Sabitzer was a real class act. Not sure what Bayern have him doing for those fucking dogshit goals/assists stats for 2 seasons but hopefully he's a mere shadow of the player he was.
Sabitzer was a real class act. Not sure what Bayern have him doing for those fucking dogshit goals/assists stats for 2 seasons but hopefully he's a mere shadow of the player he was.
Sambi Lamonga off to Palace to see if Vieira can't sort him out.
Enzo deal agreed. Race to get the fax machines working.
How rich is this Boehly fella?
I'm a twit
When it turns out to be entirely funded through Roman's back channels are they going to have to disband the club?
Behdad Egbhali is the main man, really. He’s Co Founder of Clearlake Capital who deal with assets of over $70b.
Watch Xbox take out a sponsorship with Chelsea for a bonkers amount next season since they’re boys with Phil Spencer
Even more
Eight and a half year contract. We'll have won five Superleagues by the time it expires.
Sounds like Ziyech’s loan to PSG may be off as Chelsea sent the wrong paperwork through
Bournemouth well and truly shooting thier shot.

* _Work task 1_: Reproduce the football transfer comments word for word, starting at "Enzo deal agreed." and ending at "shooting thier shot.".
* _Work task 2_: Name every football club mentioned in the transfer comments.

[Collected data]
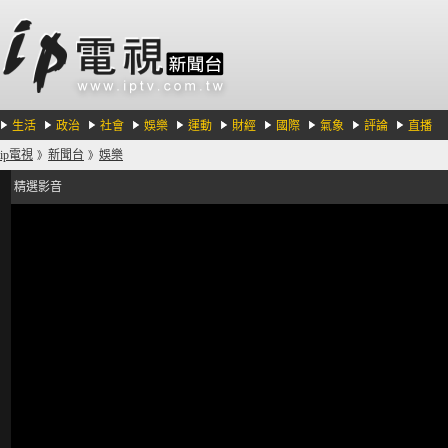
生活
政治
社會
娛樂
運動
財經
國際
氣象
評論
直播
ip電視
新聞台
娛樂
》
》
精選影音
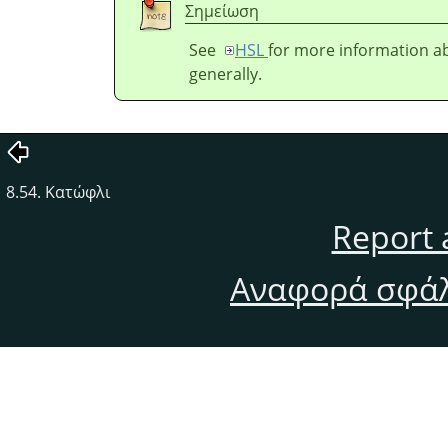
Σημείωση
See
HSL
for more information ab
generally.
8.54. Κατώφλι
Report 
Αναφορά σφάλ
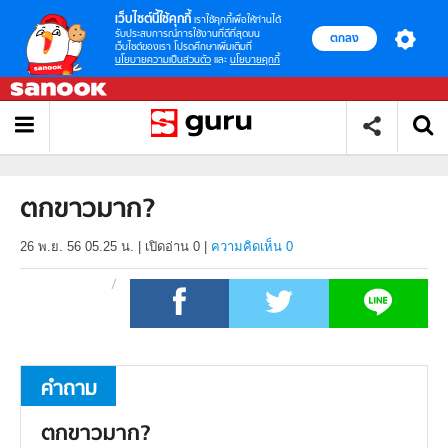
เว็บไซต์นี้ใช้คุกกี้
เราใช้คุกกี้เพื่อให้ท่านได้
รับประสบการณ์การใช้งานที่ดีที่สุดบน
ตกลง
เว็บไซต์ของเรา โปรดศึกษาเพิ่มเติมที่
นโยบายความเป็นส่วนตัว
และ
นโยบายคุกกี้
ตกขาวมาก?
26 พ.ย. 56 05.25 น.
|
เปิดอ่าน
0
|
ความคิดเห็น 0
คำถาม
ตกขาวมาก?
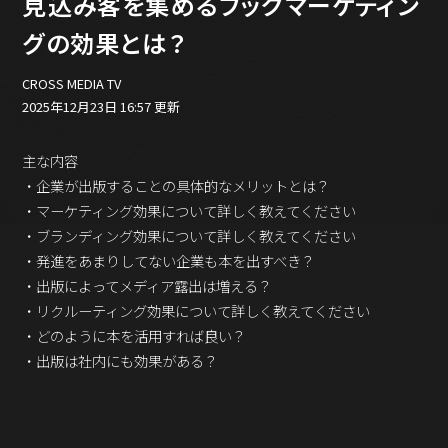
見込み客を集めるブックマーケティン
バックオフィス
その他
グの効果とは？
動画
CROSS MEDIA TV
ビジネス・ブック・アカデミー
2025年12月23日 16:57 更新
業界ビジネス
CMGNOW!
主な内容
プロフェッショナル対談
・企業が出版することの具体的なメリットとは？
・マーケティング効果について詳しく教えてください
ビジネスアスリートのための
コンディショニング
・ブランディング効果について詳しく教えてください
・発進をあまりしてない企業も本を出すべき？
編集4.0
・出版によってメディア露出は増える？
その他
・リクルーティング効果について詳しく教えてください
・どのように本を活用すれば良い？
ラジオ
Podcast番組
・出版は社内にも効果がある？
「ビジネス・ブック・アカデミー」
Podcast番組
「小早川幸一郎の編集者で経営者」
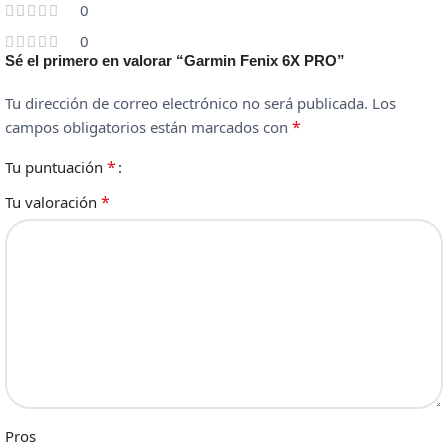
0
0
Sé el primero en valorar “Garmin Fenix 6X PRO”
Tu dirección de correo electrónico no será publicada.
Los
*
campos obligatorios están marcados con
*
Tu puntuación
*
Tu valoración
Pros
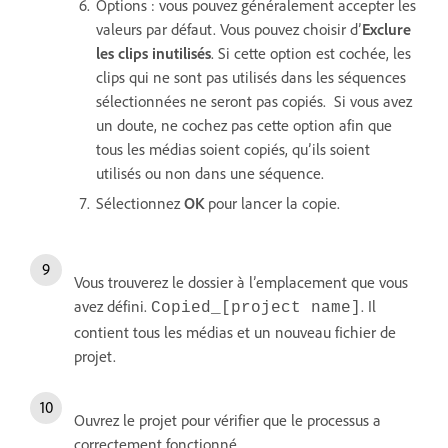
Options : vous pouvez généralement accepter les
valeurs par défaut. Vous pouvez choisir d’
Exclure
les clips inutilisés
. Si cette option est cochée, les
clips qui ne sont pas utilisés dans les séquences
sélectionnées ne seront pas copiés. Si vous avez
un doute, ne cochez pas cette option afin que
tous les médias soient copiés, qu’ils soient
utilisés ou non dans une séquence.
Sélectionnez
OK
pour lancer la copie.
Vous trouverez le dossier à l’emplacement que vous
avez défini.
. Il
Copied_[project name]
contient tous les médias et un nouveau fichier de
projet.
Ouvrez le projet pour vérifier que le processus a
correctement fonctionné.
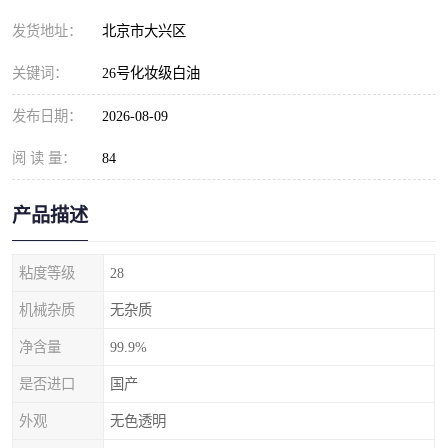
发货地址：
北京市大兴区
关键词：
26号化妆级白油
发布日期：
2026-08-09
阅 读 量：
84
产品描述
粘度等级
28
机械杂质
无杂质
净含量
99.9%
是否进口
国产
外观
无色透明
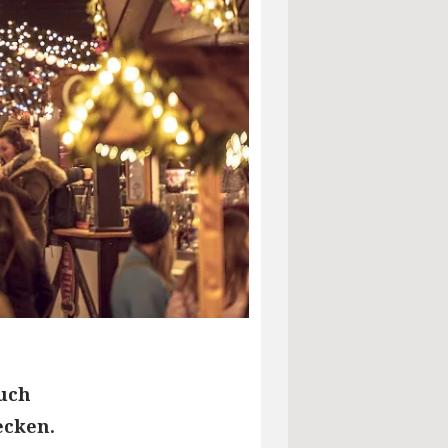
Auch
ecken.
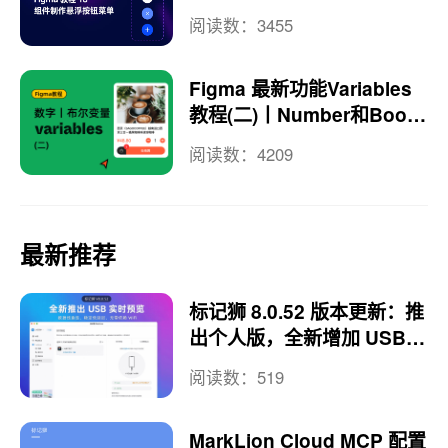
阅读数：3455
Figma 最新功能Variables
教程(二)丨Number和Boole
an用法
阅读数：4209
最新推荐
标记狮 8.0.52 版本更新：推
出个人版，全新增加 USB
实时预览
阅读数：519
MarkLion Cloud MCP 配置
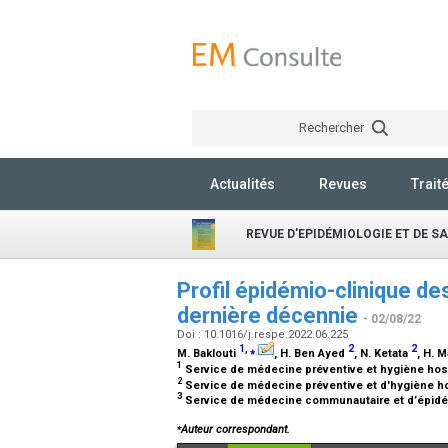
Rechercher
Actualités
Revues
Trait
REVUE D'EPIDÉMIOLOGIE ET DE S
Profil épidémio-clinique des
dernière décennie
- 02/08/22
Doi : 10.1016/j.respe.2022.06.225
1
,
⁎
2
2
M. Baklouti
, H. Ben Ayed
, N. Ketata
, H. 
1
Service de médecine préventive et hygiène hosp
2
Service de médecine préventive et d'hygiène ho
3
Service de médecine communautaire et d’épidém
⁎
Auteur correspondant.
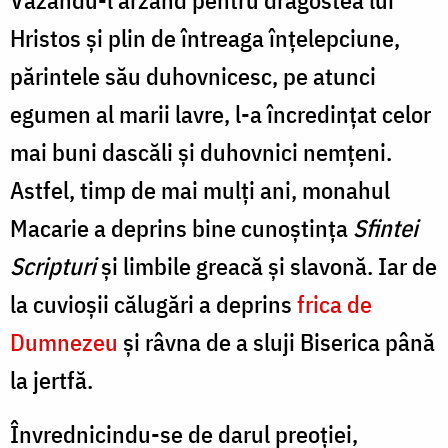
Hristos şi plin de întreaga înţelepciune,
părintele său duhovnicesc, pe atunci
egumen al marii lavre, l-a încredinţat celor
mai buni dascăli şi duhovnici nemţeni.
Astfel, timp de mai mulţi ani, monahul
Macarie a deprins bine cunoştinţa
Sfintei
Scripturi
şi limbile greacă şi slavonă. Iar de
la cuvioşii călugări a deprins
frica de
Dumnezeu
şi râvna de a sluji Biserica până
la jertfă.
Învrednicindu-se de darul preoţiei,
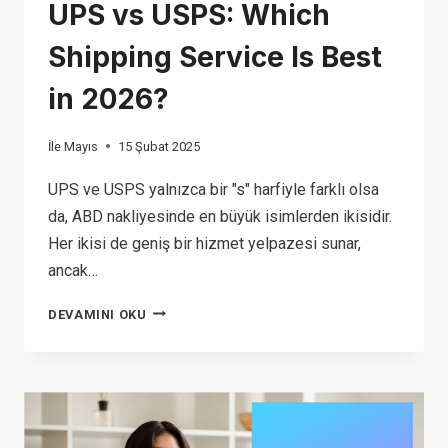
UPS vs USPS: Which
Shipping Service Is Best
in 2026?
İle
Mayıs
15 Şubat 2025
UPS ve USPS yalnızca bir "s" harfiyle farklı olsa
da, ABD nakliyesinde en büyük isimlerden ikisidir.
Her ikisi de geniş bir hizmet yelpazesi sunar,
ancak…
UPS
DEVAMINI OKU
VS
USPS:
WHICH
SHIPPING
SERVICE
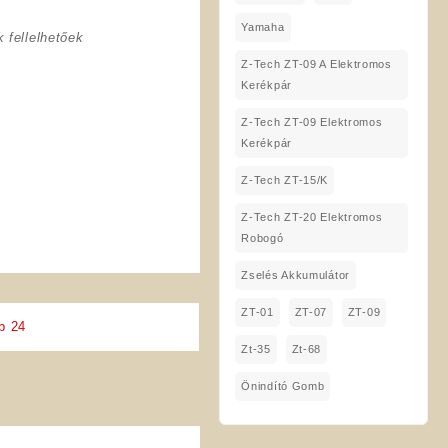
Yamaha
 fellelhetőek
Z-Tech ZT-09 A Elektromos
Kerékpár
Z-Tech ZT-09 Elektromos
Kerékpár
Z-Tech ZT-15/K
Z-Tech ZT-20 Elektromos
Robogó
Zselés Akkumulátor
ZT-01
ZT-07
ZT-09
b 24
Zt-35
Zt-68
Önindító Gomb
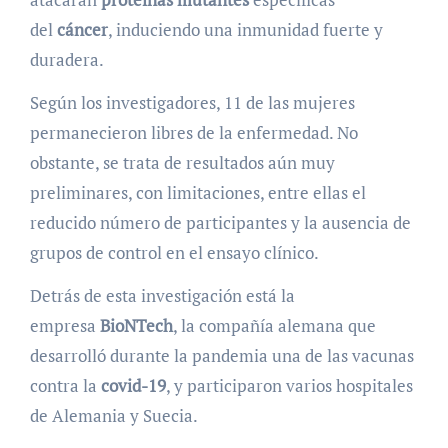
del
cáncer
, induciendo una inmunidad fuerte y
duradera.
Según los investigadores, 11 de las mujeres
permanecieron libres de la enfermedad. No
obstante, se trata de resultados aún muy
preliminares, con limitaciones, entre ellas el
reducido número de participantes y la ausencia de
grupos de control en el ensayo clínico.
Detrás de esta investigación está la
empresa
BioNTech
, la compañía alemana que
desarrolló durante la pandemia una de las vacunas
contra la
covid-19
, y participaron varios hospitales
de Alemania y Suecia.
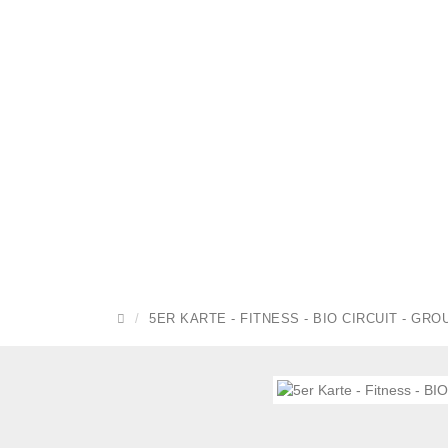
STARTSEITE
5ER KARTE - FITNESS - BIO CIRCUIT - GROUP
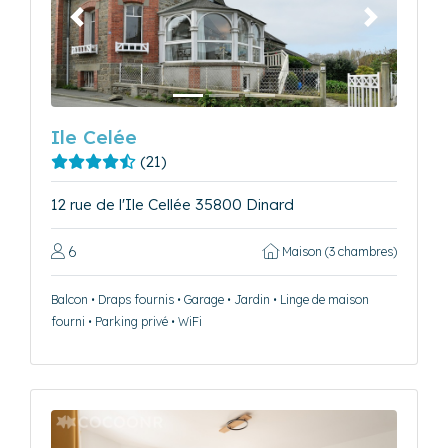
Précédent
Suivant
Ile Celée
(21)
12 rue de l'Ile Cellée 35800 Dinard
6
Maison (3 chambres)
Balcon • Draps fournis • Garage • Jardin • Linge de maison
fourni • Parking privé • WiFi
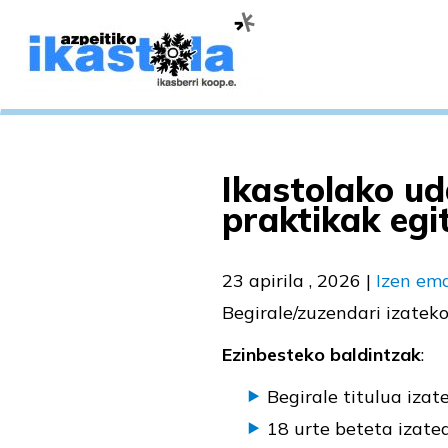
Ikastolako ud
praktikak egi
23 apirila , 2026
|
Izen em
Begirale/zuzendari izatek
Ezinbesteko baldintzak
:
Begirale titulua izat
18 urte beteta izatea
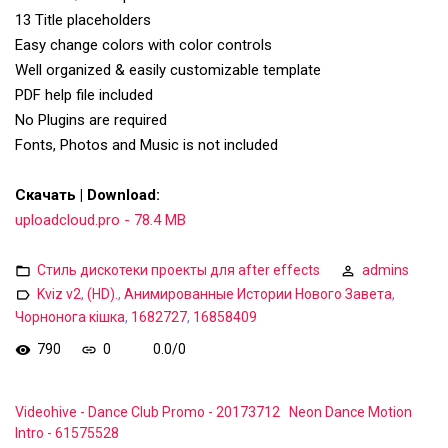
13 Title placeholders
Easy change colors with color controls
Well organized & easily customizable template
PDF help file included
No Plugins are required
Fonts, Photos and Music is not included
Скачать | Download:
uploadcloud.pro - 78.4 MB
Стиль дискотеки проекты для after effects
admins
Kviz v2
,
(HD).
,
Анимированные Истории Нового Завета
,
Чорнонога кішка
,
1682727
,
16858409
790
0
0.0
/
0
Videohive - Dance Club Promo - 20173712
Neon Dance Motion
Intro - 61575528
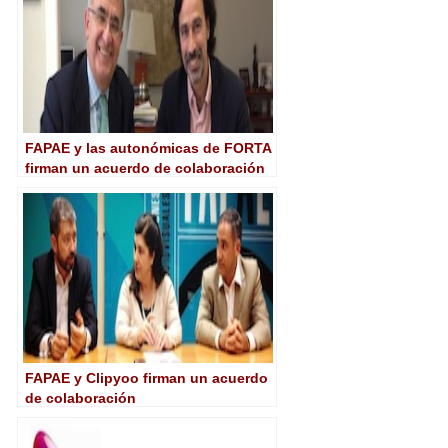
FAPAE y las autonómicas de FORTA
firman un acuerdo de colaboración
FAPAE y Clipyoo firman un acuerdo
de colaboración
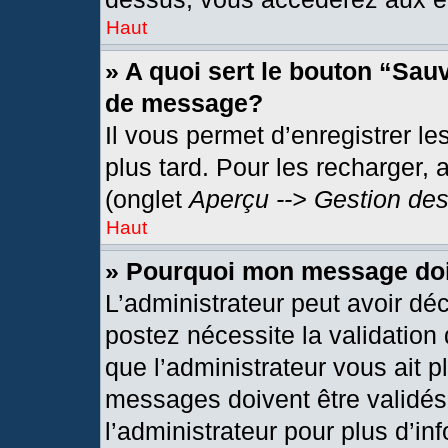
Haut
» A quoi sert le bouton “Sau
de message?
Il vous permet d’enregistrer l
plus tard. Pour les recharger, 
(onglet
Aperçu --> Gestion des
Haut
» Pourquoi mon message doit
L’administrateur peut avoir dé
postez nécessite la validation
que l’administrateur vous ait 
messages doivent être validés 
l’administrateur pour plus d’in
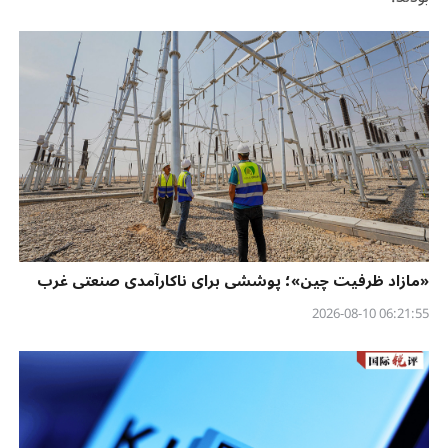
«مازاد ظرفیت چین»؛ پوششی برای ناکارآمدی صنعتی غرب
06:21:55 2026-08-10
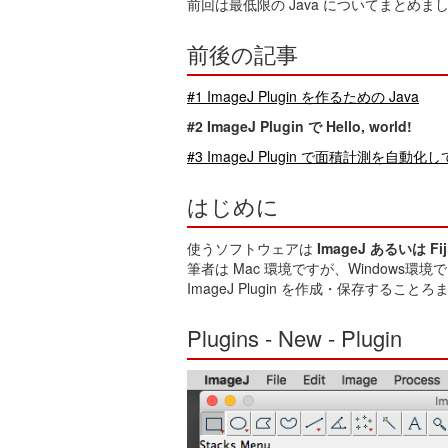
前回は最低限の Java についてまとめました
前後の記事
#1 ImageJ Plugin を作るための Java
#2 ImageJ Plugin で Hello, world!
#3 ImageJ Plugin で面積計測を自動化
はじめに
使うソフトウェアは
ImageJ あるいは Fi
筆者は Mac 環境ですが、Windows環
ImageJ Plugin を作成・保存するこ
Plugins - New - Plugin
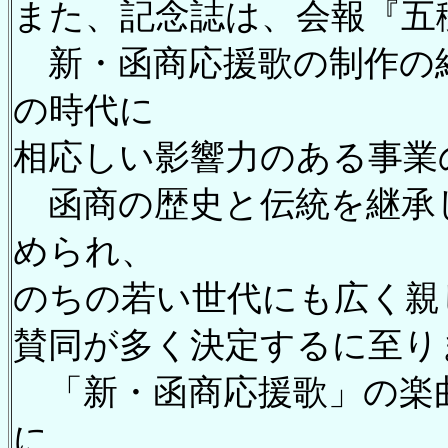
また、記念誌は、会報『五
新・函商応援歌の制作の
の時代に
相応しい影響力のある事業
函商の歴史と伝統を継承
められ、
のちの若い世代にも広く親
賛同が多く決定するに至り
「新・函商応援歌」の楽曲
に、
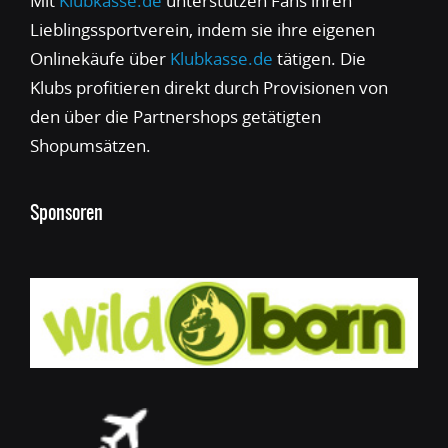
Mit
Klubkasse.de
unterstützen Fans ihren
Lieblingssportverein, indem sie ihre eigenen
Onlinekäufe über
Klubkasse.de
tätigen. Die
Klubs profitieren direkt durch Provisionen von
den über die Partnershops getätigten
Shopumsätzen.
Sponsoren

* _Exercise solution 1_:
Enzo deal agreed. Race to get the fax machines working.
How rich is this Boehly fella?
I'm a twit
When it turns out to be entirely funded through Roman's back channels are they going to have to disband the club?
Behdad Egbhali is the main man, really. He’s Co Founder of Clearlake Capital who deal with assets of over $70b.
Watch Xbox take out a sponsorship with Chelsea for a bonkers amount next season since they’re boys with Phil Spencer
Even more
Eight and a half year contract. We'll have won five Superleagues by the time it expires.
Sounds like Ziyech’s loan to PSG may be off as Chelsea sent the wrong paperwork through
Bournemouth well and truly shooting thier shot.

* _Exercise solution 2_:
Bayern
Palace
Chelsea
PSG
Bournemouth